Agent Orange Linked to AML in Offspring

June 1, 2001

WASHINGTON—A new evaluation of existing scientific studies has found "limited or suggestive" evidence to link servicemen’s wartime exposures to herbicides in Vietnam with the development of acute myelogenous leukemia (AML) in their children. However, the Institute of Medicine (IOM) committee that reported the finding emphasized that the evidence for the association is not conclusive.

"No firm evidence links exposure to the herbicides with most childhood cancers, but new research does suggest that some kind of connection exists between AML in children and their fathers’ military service in Vietnam or Cambodia," said committee chair Irva Hertz-Picciotto, PhD, professor of epidemiology, University of North Carolina, Chapel Hill. "Additional studies are needed," she said.

The new report is one of a continuing series of evaluations of the effect of herbicides on human health. Many of the herbicides used in Vietnam, particularly the defoliant known as Agent Orange, contained dioxins.

AML accounts for 8% of all childhood cancers. Previous IOM reports cited "inadequate or insufficient" evidence to show an association between a father’s exposure and AML or other cancers in the children of Vietnam veterans.

According to the IOM, labeling the link "limited or suggestive" means the association is not conclusive enough to preclude that the finding was the result of chance or other factors, or that the studies reviewed failed to isolate all the variables that could have affected the outcome. "Inadequate or insufficient" means the available studies lacked scientific rigor, consistency, or statistical power to reach even tentative conclusions.

Some of the studies reviewed by the committee involved US Air Force and Army personnel who worked with the herbicides.

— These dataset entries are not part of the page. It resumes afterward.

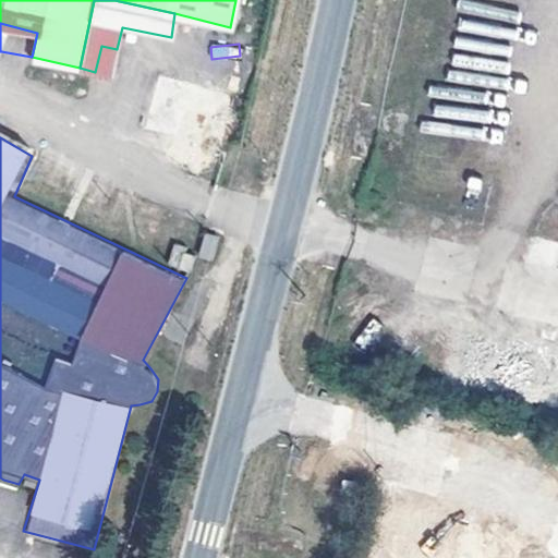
[(202,233),(198,258),(215,262),(218,237),(202,233)]
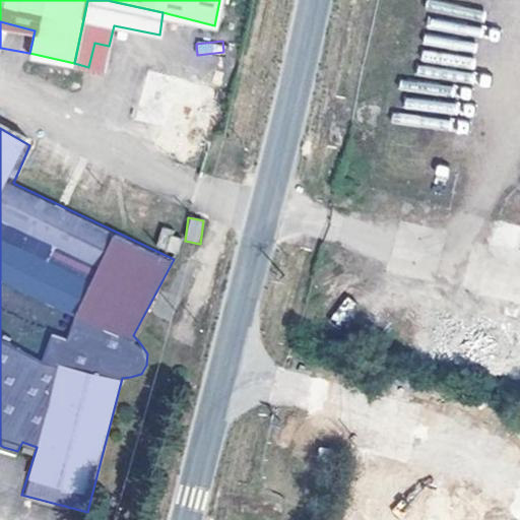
[(182,239),(169,234),(164,250),(178,254),(182,239)]
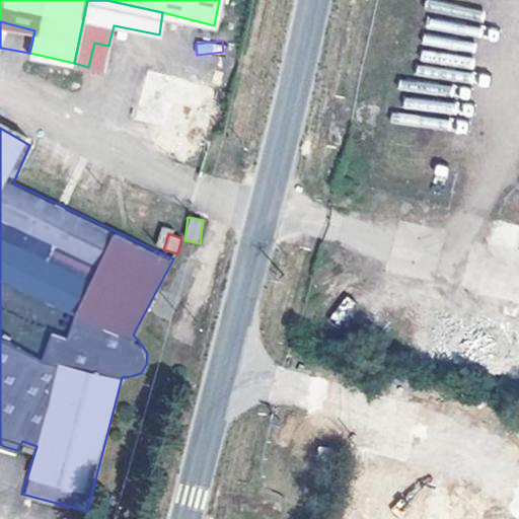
[(345,296),(331,317),(343,324),(356,304),(345,296)]
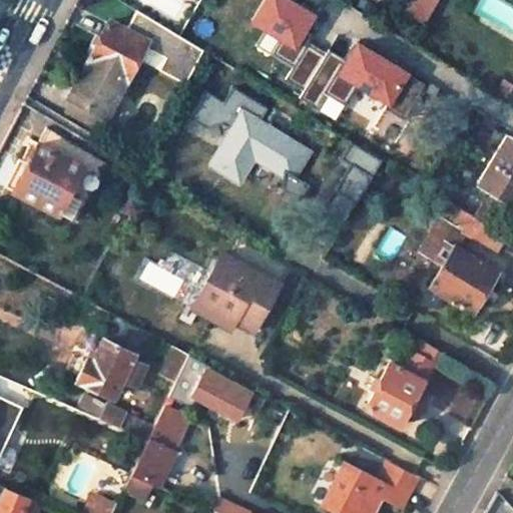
[(408,113),(426,76),(356,41),(347,59),(306,39),(321,10),(301,0),(264,0),(252,22),(266,28),(257,44),(293,62),(284,80),(322,99),(317,109),(336,119),(353,86),(408,113)]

Most of the studies, however, report the effects of herbicides on civilians who were exposed to the chemicals on their jobs or in industrial accidents.

Two major studies published in 2000 support the new AML finding. The two studies lack direct exposure measurements, but they provide persuasive evidence for several reasons, the IOM committee said.

Researchers conducting both studies used Vietnam veterans and specifically examined the risk of AML—not all childhood cancers—in their offspring. Moreover, in both studies, the strongest link was found in children diagnosed at the youngest ages, "a pattern that suggests that the cause of a disease stems from a parent," the IOM said.

A third study reviewed by the committee found that AML was more likely to develop in the children of men who were exposed to pesticides or herbicides in their work.

The report also reaffirmed earlier IOM findings. It found, for example, sufficient evidence to link herbicide exposure in Vietnam to the development in veterans of soft tissue sarcoma, non-Hodgkin’s lymphoma, Hodgkin’s disease, and chloracne.

Moreover, the committee said, studies continue to provide "limited and suggestive" evidence of a tie between herbicide exposure and several other diseases in veterans. These diseases include type 2 diabetes, respiratory cancers, prostate cancer, and multiple myeloma, as well as spina bifida in veterans’ children.